The input:
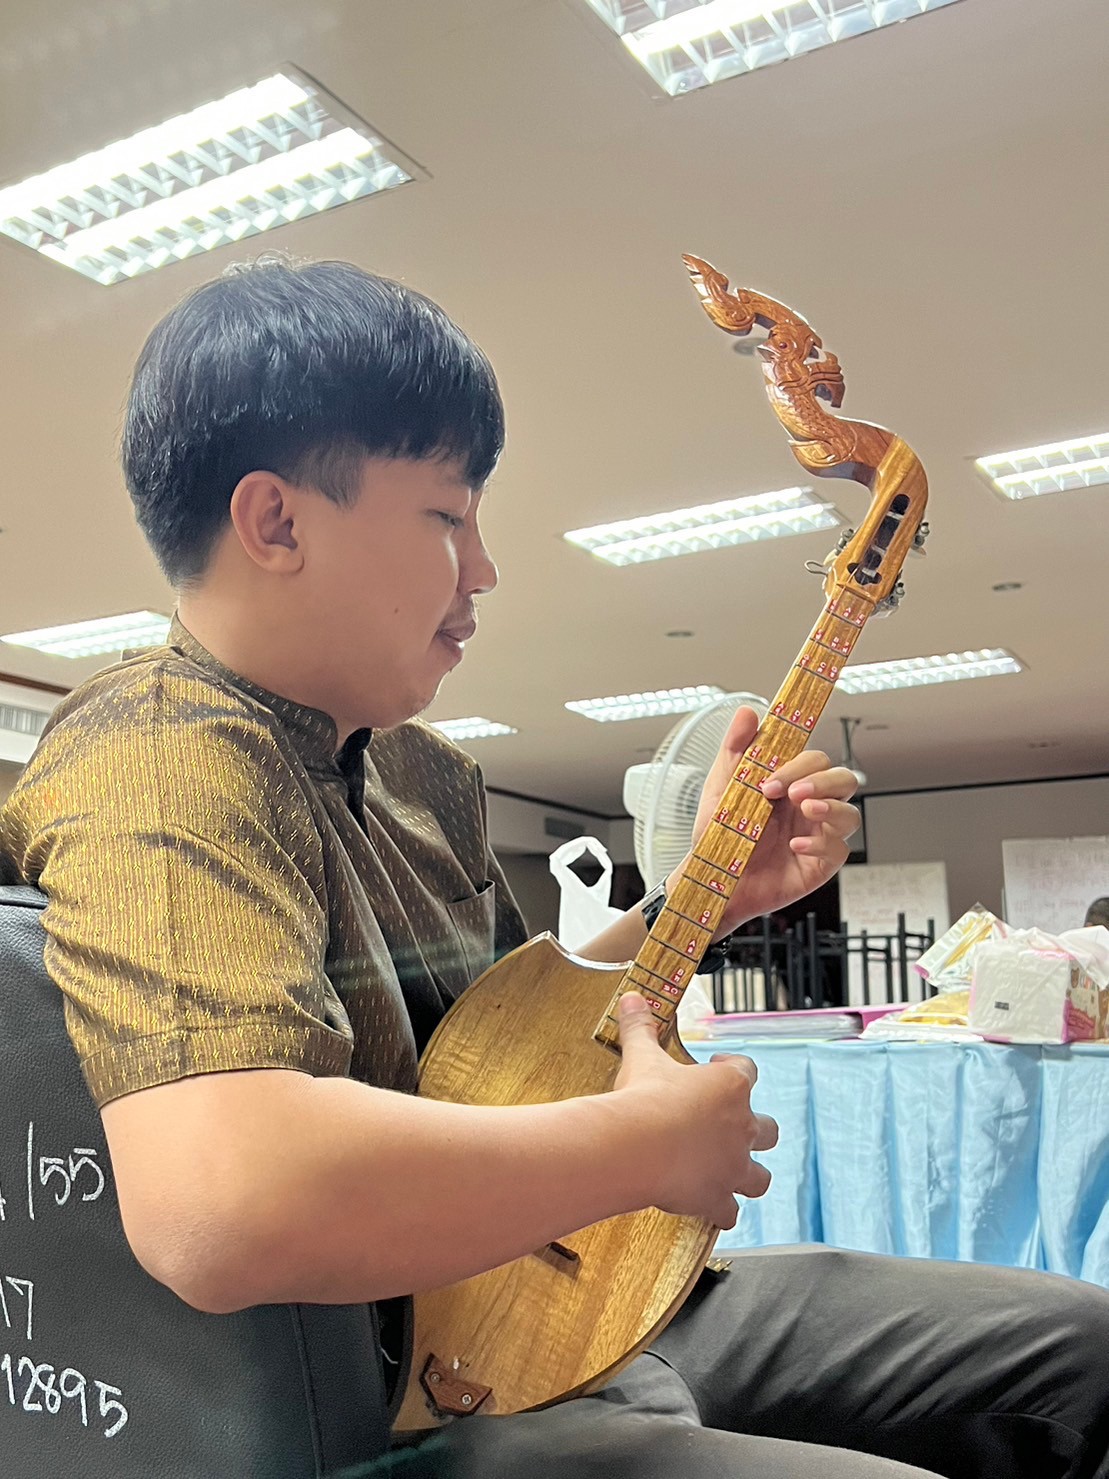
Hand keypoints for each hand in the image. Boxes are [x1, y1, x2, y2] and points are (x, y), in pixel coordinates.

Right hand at [612, 994, 777, 1226]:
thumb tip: (632, 997)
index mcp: (729, 1087)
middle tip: (729, 1126)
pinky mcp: (716, 1198)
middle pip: (769, 1130)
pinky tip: (710, 1210)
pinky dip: (721, 1212)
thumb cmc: (644, 1098)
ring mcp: (732, 1167)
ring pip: (760, 1178)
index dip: (734, 1068)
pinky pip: (729, 1212)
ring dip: (750, 1176)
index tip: (715, 1067)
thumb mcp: (642, 1056)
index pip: (747, 1071)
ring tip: (732, 1174)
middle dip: (755, 1130)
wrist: (635, 1146)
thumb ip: (641, 1027)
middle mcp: (741, 1127)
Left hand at [678, 706, 860, 931]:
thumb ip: (735, 750)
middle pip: (843, 781)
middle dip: (823, 782)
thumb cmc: (720, 836)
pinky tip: (796, 845)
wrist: (713, 879)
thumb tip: (748, 713)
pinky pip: (839, 850)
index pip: (815, 761)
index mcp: (789, 785)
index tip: (770, 780)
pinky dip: (821, 843)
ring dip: (832, 808)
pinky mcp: (821, 864)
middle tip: (794, 793)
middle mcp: (808, 807)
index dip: (799, 765)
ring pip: (850, 813)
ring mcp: (818, 835)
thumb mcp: (721, 790)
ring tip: (806, 811)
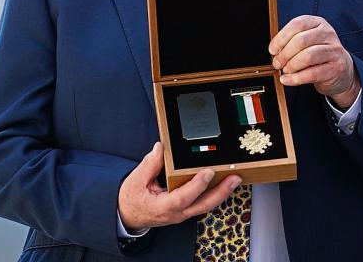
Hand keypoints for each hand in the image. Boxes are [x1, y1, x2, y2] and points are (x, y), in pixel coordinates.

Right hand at [117, 142, 241, 231]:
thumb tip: (161, 147)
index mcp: (162, 206)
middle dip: (221, 192)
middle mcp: (176, 213)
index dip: (197, 185)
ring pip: (205, 205)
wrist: (128, 215)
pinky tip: (223, 184)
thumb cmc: (131, 199)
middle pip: (202, 205)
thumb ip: (149, 164)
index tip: (208, 172)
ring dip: (221, 193)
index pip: (183, 197)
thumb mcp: (136, 180)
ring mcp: (182, 213)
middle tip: (234, 178)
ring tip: (234, 179)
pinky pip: (202, 203)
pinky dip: (215, 194)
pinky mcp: (185, 210)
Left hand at [268, 15, 360, 107]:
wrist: (342, 71)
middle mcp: (328, 34)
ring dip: (291, 66)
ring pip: (307, 56)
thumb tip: (274, 50)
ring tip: (285, 71)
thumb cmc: (319, 54)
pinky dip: (296, 78)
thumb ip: (292, 41)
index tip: (272, 49)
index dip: (281, 37)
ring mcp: (334, 51)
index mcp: (318, 23)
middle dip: (284, 54)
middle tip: (277, 63)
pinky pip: (312, 73)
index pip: (297, 24)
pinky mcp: (336, 68)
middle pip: (301, 41)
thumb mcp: (308, 41)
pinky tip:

Activity: Everything in the entries above, apart from the images, should be printed exactly.

Your response:
Hand keypoints for each hand in the image. Boxes are [x1, y1, x2, y2] and points are (x, y), in pixel coordinates.

Right hand at [612, 994, 777, 1226]:
thumb tip: (632, 997)
index mcp: (729, 1087)
middle tip: (729, 1126)
pinky mcp: (716, 1198)
middle pip: (769, 1130)
pinky tip: (710, 1210)
pinky dip: (721, 1212)
thumb cmc: (644, 1098)
ring mcp: (732, 1167)
ring pip: (760, 1178)
index dip: (734, 1068)
pinky pip: (729, 1212)
ring dip: (750, 1176)
index tip: (715, 1067)
thumb mcp: (642, 1056)
index pip: (747, 1071)
ring tip: (732, 1174)
middle dip: (755, 1130)
wrist: (635, 1146)
thumb ip: (641, 1027)
middle mcp: (741, 1127)
Left hand at [678, 706, 860, 931]:
thumb ip: (735, 750)
middle pip: (843, 781)
middle dip: (823, 782)
thumb cmc: (720, 836)
pinky tip: (796, 845)
wrist: (713, 879)
thumb tip: (748, 713)
pinky pip: (839, 850)
index pip: (815, 761)
index mcp: (789, 785)
index tip: (770, 780)
pinky dip: (821, 843)
ring dip: (832, 808)
pinky mcp: (821, 864)
middle tip: (794, 793)
middle mcp: (808, 807)
index dip: (799, 765)
ring pip: (850, 813)
ring mcp: (818, 835)
thumb mcp: (721, 790)
ring tip: (806, 811)
Hand keypoints for each hand in the image. Boxes are [x1, y1, x2, y2] and points are (x, y), in pixel coordinates.

Right hand at [117, 142, 241, 231]:
thumb tip: (161, 147)
index mcp: (162, 206)
middle dip: (221, 192)
middle mcp: (176, 213)
index dip: (197, 185)
ring pip: (205, 205)
wrist: (128, 215)
pinky tip: (223, 184)
thumb cmc: (131, 199)
middle pip: (202, 205)
thumb ip: (149, 164)
index tip: (208, 172)
ring dip: (221, 193)
index pip: (183, 197)
thumb mcp: (136, 180)
ring mcp: (182, 213)
middle tip: (234, 178)
ring tip: (234, 179)
pinky pip: (202, 203)
pinky dip: (215, 194)
pinky mcp: (185, 210)
Left hand at [268, 15, 360, 107]:
wrist: (342, 71)
middle mcp: (328, 34)
ring dip: (291, 66)
ring pip: (307, 56)
thumb tip: (274, 50)
ring tip: (285, 71)
thumb cmc: (319, 54)
pinky dip: (296, 78)
thumb ip: (292, 41)
index tip: (272, 49)
index dip: (281, 37)
ring mcp: (334, 51)
index mcp: (318, 23)
middle dip: (284, 54)
middle tip: (277, 63)
pinky pip: (312, 73)
index pip: (297, 24)
pinky mcp: (336, 68)
middle pip: (301, 41)
thumb mcp: (308, 41)
pinky tip:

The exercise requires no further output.